** Opening DATA TO USE block **
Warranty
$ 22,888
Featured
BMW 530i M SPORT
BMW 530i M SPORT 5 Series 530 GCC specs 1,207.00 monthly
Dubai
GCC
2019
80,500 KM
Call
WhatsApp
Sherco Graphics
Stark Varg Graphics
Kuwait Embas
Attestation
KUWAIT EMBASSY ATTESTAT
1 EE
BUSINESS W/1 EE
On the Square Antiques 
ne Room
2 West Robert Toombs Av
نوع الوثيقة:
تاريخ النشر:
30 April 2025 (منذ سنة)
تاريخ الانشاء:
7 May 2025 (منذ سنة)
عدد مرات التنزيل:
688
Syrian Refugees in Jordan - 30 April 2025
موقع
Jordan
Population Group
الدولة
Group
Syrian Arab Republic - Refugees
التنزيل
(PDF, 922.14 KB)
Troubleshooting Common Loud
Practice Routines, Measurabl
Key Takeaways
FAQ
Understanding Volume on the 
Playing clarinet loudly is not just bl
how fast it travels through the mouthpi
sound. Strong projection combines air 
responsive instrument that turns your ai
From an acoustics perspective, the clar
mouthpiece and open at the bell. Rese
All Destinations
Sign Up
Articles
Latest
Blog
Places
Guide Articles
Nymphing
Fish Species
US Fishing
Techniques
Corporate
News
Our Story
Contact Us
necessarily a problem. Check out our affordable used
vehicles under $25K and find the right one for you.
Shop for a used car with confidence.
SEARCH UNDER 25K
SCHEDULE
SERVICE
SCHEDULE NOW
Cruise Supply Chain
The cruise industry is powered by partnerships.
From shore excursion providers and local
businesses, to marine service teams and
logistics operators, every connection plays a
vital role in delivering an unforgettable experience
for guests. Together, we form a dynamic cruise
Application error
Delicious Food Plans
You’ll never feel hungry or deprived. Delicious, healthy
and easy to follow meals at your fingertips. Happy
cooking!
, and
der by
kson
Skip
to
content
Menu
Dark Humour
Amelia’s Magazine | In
** Closing DATA TO USE block **
■ TASK OBJECTIVE: Find each line in the listing above that contains the word "your", and copy those lines.

■ ANSWER BELOW:
responsive instrument that turns your ai
and easy to follow meals at your fingertips. Happy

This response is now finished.